Thread: [Fwd: query efficiency - Can I speed it up?]

[Fwd: query efficiency - Can I speed it up?]

From

ann hedley

Date:

01 February 2007, 03:41:25

--
Ann

"In a world without walls and fences - who needs Windows and Gates ?"
                                                           (unknown)

Dear All

Can anyone tell me if/how I can speed up this query?  You could just
point me at a good 'guide to building efficient queries' if I'm missing
something obvious.  I've tried a few online sources and most of my
queries are much faster now but this one ???

Thanks

nemdb3=# explain select pept_id,description,confidence from gotcha inner
join go on (gotcha.go_term=go.go_term) where go.description~'oxygen' and
( spid='ALP' or spid='ASP' or spid='DIP' or spid='GPP' ) order by
gotcha.confidence;

QUERY PLAN

------------------------------------------------------------------------------------------------------------------------------------------------------
 Sort  (cost=187523.03..187523.54 rows=203 width=54)
   Sort Key: gotcha.confidence
   ->  Nested Loop  (cost=0.00..187515.25 rows=203 width=54)
         ->  Seq Scan on go  (cost=0.00..266.50 rows=4 width=50)
               Filter: (description ~ 'oxygen'::text)
         ->  Index Scan using gotcha_go_term_sp_id on gotcha
(cost=0.00..46809.29 rows=232 width=32)
               Index Cond: ((gotcha.go_term)::text =
("outer".go_term)::text)
               Filter: (((spid)::text = 'ALP'::text) OR ((spid)::text =
'ASP'::text) OR ((spid)::text = 'DIP'::text) OR ((spid)::text =
'GPP'::text))
(8 rows)

nemdb3=# \d go
                  Table "public.go"
     Column      |         Type          | Modifiers
-----------------+-----------------------+-----------
 go_term         | character varying(14) |
 go_asp          | character varying(1)  |
 description     | text                  |
 hierarchy_level | integer               |
Indexes:
    "go_go_term" btree (go_term)

nemdb3=# \d gotcha
             Table "public.gotcha"
   Column   |         Type          | Modifiers
------------+-----------------------+-----------
 run_no     | character varying(20) |
 pept_id    | character varying(15) |
 contig     | integer               |
 confidence | integer               |
 go_term    | character varying(14) |
 hits       | integer               |
 spid       | character varying(5)  |
Indexes:
    "gotcha_go_term_sp_id" btree (go_term, spid)
    "gotcha_pept_id" btree (pept_id)
    "gotcha_spid" btree (spid)

nemdb3=# select relname, relkind, reltuples, relpages from pg_class
where relname like 'go%';
        relname         | relkind |  reltuples  | relpages
------------------------+---------+-------------+----------
 gotcha                 | r       | 2.70698e+07 |   695188
 go                     | r       |       10600 |      134
 gotcha_pept_id         | i       | 2.70698e+07 |   104266
 go_go_term             | i       |       10600 |       43
 gotcha_spid            | i       | 2.70698e+07 |    74225
 gotcha_go_term_sp_id   | i       | 2.70698e+07 |   134201
 (11 rows)

nemdb3=#




--
Ann

"In a world without walls and fences - who needs Windows and Gates ?"
                                                           (unknown)

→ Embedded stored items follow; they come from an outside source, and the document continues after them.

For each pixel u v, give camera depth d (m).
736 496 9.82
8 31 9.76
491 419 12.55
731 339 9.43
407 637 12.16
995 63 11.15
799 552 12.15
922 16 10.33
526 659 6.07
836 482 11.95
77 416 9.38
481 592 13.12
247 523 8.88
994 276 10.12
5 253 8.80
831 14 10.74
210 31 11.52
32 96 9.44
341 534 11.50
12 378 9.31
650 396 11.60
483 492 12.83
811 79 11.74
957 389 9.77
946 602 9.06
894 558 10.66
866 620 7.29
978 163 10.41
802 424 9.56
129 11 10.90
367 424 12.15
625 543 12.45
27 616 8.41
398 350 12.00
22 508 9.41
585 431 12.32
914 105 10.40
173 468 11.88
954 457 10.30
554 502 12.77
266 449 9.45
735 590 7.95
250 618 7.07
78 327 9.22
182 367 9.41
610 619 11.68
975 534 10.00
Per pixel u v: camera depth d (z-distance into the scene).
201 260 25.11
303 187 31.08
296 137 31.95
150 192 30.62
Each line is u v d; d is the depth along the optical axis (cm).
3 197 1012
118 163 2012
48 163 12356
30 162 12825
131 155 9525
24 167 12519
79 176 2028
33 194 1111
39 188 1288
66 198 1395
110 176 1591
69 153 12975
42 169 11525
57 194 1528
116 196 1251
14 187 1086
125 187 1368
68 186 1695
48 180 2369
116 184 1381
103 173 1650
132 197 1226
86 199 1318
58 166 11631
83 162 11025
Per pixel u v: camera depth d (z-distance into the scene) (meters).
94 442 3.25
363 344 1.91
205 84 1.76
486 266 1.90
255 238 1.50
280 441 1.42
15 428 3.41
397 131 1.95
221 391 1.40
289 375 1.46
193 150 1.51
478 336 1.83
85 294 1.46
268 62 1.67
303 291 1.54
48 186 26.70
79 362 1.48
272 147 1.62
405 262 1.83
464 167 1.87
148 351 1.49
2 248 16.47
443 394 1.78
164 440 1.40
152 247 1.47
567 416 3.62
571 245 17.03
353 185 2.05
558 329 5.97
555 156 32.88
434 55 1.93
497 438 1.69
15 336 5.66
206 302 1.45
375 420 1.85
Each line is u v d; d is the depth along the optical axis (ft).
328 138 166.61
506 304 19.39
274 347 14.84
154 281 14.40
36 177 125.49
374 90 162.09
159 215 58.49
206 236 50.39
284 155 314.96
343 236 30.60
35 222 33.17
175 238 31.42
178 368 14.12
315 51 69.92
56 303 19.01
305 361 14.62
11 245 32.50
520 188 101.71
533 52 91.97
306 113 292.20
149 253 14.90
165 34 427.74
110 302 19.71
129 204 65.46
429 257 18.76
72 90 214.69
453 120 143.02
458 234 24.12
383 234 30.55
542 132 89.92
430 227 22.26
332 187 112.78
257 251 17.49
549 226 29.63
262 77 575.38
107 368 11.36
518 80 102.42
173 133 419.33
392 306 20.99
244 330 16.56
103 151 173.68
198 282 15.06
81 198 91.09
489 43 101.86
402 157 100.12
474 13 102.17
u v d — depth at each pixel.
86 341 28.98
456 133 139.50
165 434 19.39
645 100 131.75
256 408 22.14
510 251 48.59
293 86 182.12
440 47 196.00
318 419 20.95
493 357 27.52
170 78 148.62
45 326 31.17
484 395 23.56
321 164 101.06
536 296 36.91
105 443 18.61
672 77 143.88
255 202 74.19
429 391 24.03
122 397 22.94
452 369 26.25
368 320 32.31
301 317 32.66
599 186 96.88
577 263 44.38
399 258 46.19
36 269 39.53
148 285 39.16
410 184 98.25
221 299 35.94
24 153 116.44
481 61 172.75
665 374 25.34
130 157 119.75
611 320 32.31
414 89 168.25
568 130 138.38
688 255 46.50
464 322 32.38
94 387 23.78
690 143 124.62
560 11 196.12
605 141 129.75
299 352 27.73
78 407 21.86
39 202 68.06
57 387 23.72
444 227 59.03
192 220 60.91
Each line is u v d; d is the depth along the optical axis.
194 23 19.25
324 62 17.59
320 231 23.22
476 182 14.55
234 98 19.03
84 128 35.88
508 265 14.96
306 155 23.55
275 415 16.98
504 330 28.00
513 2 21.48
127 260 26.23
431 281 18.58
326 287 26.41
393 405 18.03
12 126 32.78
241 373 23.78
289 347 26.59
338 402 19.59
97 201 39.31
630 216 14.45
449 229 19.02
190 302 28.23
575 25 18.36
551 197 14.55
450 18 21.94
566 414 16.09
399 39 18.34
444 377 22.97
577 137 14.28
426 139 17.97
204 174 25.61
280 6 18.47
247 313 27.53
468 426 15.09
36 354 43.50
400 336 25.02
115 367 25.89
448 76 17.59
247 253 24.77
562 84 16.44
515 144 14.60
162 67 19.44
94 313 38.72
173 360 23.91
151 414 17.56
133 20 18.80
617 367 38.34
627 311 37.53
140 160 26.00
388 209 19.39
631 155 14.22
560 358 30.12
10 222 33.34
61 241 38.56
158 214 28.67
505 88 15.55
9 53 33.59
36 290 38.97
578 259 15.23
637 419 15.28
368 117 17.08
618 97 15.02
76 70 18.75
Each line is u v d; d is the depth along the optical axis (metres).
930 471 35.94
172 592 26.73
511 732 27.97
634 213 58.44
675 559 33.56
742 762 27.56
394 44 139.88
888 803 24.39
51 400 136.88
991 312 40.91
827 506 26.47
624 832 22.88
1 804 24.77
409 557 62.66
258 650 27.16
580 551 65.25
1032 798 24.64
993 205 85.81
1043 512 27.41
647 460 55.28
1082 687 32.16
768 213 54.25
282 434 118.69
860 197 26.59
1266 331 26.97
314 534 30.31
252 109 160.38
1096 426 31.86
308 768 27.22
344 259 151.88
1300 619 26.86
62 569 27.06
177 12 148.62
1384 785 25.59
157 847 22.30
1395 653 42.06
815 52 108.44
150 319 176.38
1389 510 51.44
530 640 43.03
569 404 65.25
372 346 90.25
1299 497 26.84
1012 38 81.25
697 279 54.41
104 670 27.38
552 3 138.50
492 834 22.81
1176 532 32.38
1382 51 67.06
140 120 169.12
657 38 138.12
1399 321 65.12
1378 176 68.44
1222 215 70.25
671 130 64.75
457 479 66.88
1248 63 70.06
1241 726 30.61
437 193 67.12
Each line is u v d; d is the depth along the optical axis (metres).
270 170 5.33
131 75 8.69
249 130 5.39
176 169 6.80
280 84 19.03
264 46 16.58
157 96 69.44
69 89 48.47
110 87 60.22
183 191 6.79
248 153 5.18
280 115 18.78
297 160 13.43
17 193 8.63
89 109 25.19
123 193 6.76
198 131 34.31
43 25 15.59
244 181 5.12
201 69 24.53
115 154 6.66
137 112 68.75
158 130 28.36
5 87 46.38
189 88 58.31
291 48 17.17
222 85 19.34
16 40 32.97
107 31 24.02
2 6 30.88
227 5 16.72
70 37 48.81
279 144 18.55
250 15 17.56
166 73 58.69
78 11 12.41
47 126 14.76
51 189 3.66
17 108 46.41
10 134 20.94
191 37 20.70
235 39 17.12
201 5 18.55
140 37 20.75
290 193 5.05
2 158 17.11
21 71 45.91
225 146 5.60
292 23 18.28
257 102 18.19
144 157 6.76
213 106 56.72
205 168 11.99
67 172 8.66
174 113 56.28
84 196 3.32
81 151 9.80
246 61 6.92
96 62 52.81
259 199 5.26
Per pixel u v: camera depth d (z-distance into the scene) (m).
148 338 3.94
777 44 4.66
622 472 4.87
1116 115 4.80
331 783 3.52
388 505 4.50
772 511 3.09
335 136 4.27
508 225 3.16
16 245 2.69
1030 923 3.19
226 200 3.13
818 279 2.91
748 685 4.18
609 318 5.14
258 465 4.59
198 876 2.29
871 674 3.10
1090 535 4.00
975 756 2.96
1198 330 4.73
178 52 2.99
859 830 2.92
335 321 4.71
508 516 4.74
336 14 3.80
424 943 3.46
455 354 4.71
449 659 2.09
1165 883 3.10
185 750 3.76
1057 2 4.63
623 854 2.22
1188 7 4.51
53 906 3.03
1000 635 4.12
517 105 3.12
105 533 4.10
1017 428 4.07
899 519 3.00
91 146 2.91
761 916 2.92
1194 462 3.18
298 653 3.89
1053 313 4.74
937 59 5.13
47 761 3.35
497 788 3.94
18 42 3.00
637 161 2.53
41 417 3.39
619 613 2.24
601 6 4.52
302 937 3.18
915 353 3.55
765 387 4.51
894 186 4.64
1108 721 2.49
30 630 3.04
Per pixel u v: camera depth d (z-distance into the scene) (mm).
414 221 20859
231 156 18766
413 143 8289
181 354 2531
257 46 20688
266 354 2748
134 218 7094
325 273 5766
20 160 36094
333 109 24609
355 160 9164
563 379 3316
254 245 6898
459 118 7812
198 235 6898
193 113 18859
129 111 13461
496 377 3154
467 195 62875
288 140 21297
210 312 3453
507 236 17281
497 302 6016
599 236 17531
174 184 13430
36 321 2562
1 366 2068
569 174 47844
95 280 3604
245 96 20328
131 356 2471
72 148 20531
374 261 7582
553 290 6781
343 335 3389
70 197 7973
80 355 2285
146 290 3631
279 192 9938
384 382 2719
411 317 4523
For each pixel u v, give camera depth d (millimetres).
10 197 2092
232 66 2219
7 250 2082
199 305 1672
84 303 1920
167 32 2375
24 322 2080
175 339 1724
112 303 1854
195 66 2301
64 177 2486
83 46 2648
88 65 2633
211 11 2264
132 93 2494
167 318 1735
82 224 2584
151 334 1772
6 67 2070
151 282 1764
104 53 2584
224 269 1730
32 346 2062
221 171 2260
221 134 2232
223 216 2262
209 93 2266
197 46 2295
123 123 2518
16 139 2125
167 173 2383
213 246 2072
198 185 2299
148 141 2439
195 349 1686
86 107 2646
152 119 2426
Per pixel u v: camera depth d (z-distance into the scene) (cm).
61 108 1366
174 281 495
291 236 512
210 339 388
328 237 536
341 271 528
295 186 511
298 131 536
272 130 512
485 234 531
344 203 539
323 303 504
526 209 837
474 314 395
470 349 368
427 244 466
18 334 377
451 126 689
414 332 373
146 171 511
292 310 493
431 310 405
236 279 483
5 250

Re: [Fwd: query efficiency - Can I speed it up?]

From

Tom Lane

Date:

01 February 2007, 12:48:38

ann hedley <ann.hedley@ed.ac.uk> writes:
> Can anyone tell me if/how I can speed up this query?

Try a newer version of Postgres --- I think 8.1 is the first one that
can make decent use of that two-column index in this type of query.
Notice that in the plan, only the "go_term" column is being checked
in the index condition:

>          ->  Index Scan using gotcha_go_term_sp_id on gotcha
> (cost=0.00..46809.29 rows=232 width=32)
>                Index Cond: ((gotcha.go_term)::text =
> ("outer".go_term)::text)
>                Filter: (((spid)::text = 'ALP'::text) OR ((spid)::text =
> 'ASP'::text) OR ((spid)::text = 'DIP'::text) OR ((spid)::text =
> 'GPP'::text))

I take it from the enormous cost that there are going to be lots of rows
with the same go_term, and it's the spid filter that is cutting it down
to a reasonable number of rows ... but this plan is going to visit the
heap for every row matching go_term, because the planner isn't smart
enough to fold the OR'd restriction clause together with the join
clause to make an index condition.  It applies it as a "filter" instead
which is way way slower in this situation.  I can't tell exactly which
PG release you're using, but it's definitely older than 8.1.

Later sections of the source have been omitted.